Published On: Mon, Apr 16th, 2018

As Restrictions Increase, What Does 2018 Have in Store for ICOs?

If 2017 is to be remembered for something, then it shall be remembered as the year that the world sat up and took notice of Bitcoin and the cryptocurrency world.

ICOs (initial coin offerings) were the choice of companies to raise funds. Of the 902 ICOs in 2017, 435 were deemed successful, raising over $5.6 billion in funds. Meanwhile, Bitcoin (BTC) which in 2011, was valued at just $0.09, became truly global in 2017, hitting an astonishing $20,000 by December last year, before correcting to its current price of nearly $8500.

photo/ Gerd Altmann

So, what was it about 2017 that saw the cryptocurrencies being embraced so warmly? And what does 2018 have in store for ICOs?

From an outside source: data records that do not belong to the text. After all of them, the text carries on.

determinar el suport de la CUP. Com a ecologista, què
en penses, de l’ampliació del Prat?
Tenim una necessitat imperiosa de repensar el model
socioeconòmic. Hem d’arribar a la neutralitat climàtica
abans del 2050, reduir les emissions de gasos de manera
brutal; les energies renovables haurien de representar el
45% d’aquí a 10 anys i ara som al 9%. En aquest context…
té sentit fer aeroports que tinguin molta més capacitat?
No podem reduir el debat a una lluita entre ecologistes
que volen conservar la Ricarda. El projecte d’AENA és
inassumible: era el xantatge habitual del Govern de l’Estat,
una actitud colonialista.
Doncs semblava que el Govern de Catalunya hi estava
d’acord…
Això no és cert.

There were huge advancements in blockchain technology in 2017. Big banks and financial institutions such as Goldman Sachs saw the threat that the blockchain technology poses to the banking industry. Rather than try and stop it, which would be like trying to stop a runaway juggernaut using just hands, the big banks decided to embrace the technology.

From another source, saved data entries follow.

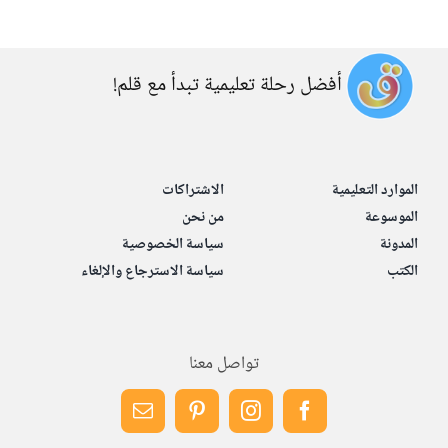
أفضل رحلة تعليمية تبدأ مع قلم!
الموارد التعليمية
الاشتراكات
الموسوعة
من نحن
المدونة
سياسة الخصوصية
الكتب
سياسة الاسترجاع والإلغاء
تواصل معنا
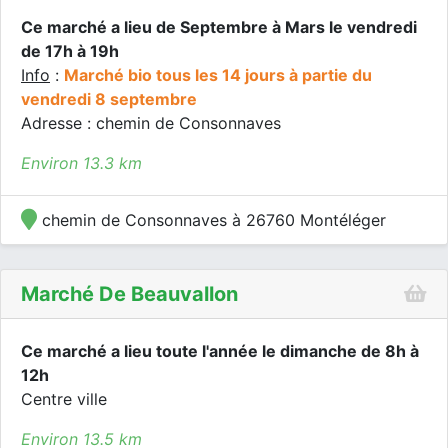
Ce marché a lieu de Septembre à Mars le vendredi
de 17h à 19h
Info
:
Marché bio tous les 14 jours à partie du
vendredi 8 septembre
Adresse : chemin de Consonnaves
Environ 13.3 km
chemin de Consonnaves à 26760 Montéléger
Marché De Beauvallon
Ce marché a lieu toute l'année le dimanche de 8h à
12h
Centre ville
Environ 13.5 km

As others embraced and developed the blockchain technology, more and more coins started to appear. Heavy advertising on Facebook, Twitter and Google brought ICOs to the attention of the masses. Airdropping – the method of giving away free coins such as:   https://www.0on.info/p/free.html proved a popular method of attracting interest and investment for ICOs in 2017.

However, 2018 is bringing about its own challenges and opportunities. By the end of February this year, there were already nearly 50 ICOs launched, raising over $1.1 billion. The figure doesn’t even include the upcoming Telegram ICO which is on track to raise more than $2 billion in its ICO all by itself.

What looks set to be a bumper year for ICOs has its own challenges. Facebook, Twitter and LinkedIn all banned ICO advertising from their platforms as response to the growing number of failed ICOs and scam ICOs. MailChimp – the largest email service provider also banned ICO marketing from its platform. But it is the upcoming ban by Google in June 2018, that will most likely have the largest effect. PPC (Pay-Per-Click) has proven to be one of the most lucrative marketing channels for ICOs and although there is still banner advertising available on crypto sites and networks, it will be interesting to see if the Google ban on ICO advertising.

Whilst government regulations tighten, advertising restrictions increase and marketing channels narrow, there are already nearly 500 ICOs scheduled in for 2018 and despite the best efforts of some companies and even countries, 2018 promises to be a better and more yielding year than 2017 for ICOs and the cryptocurrency world.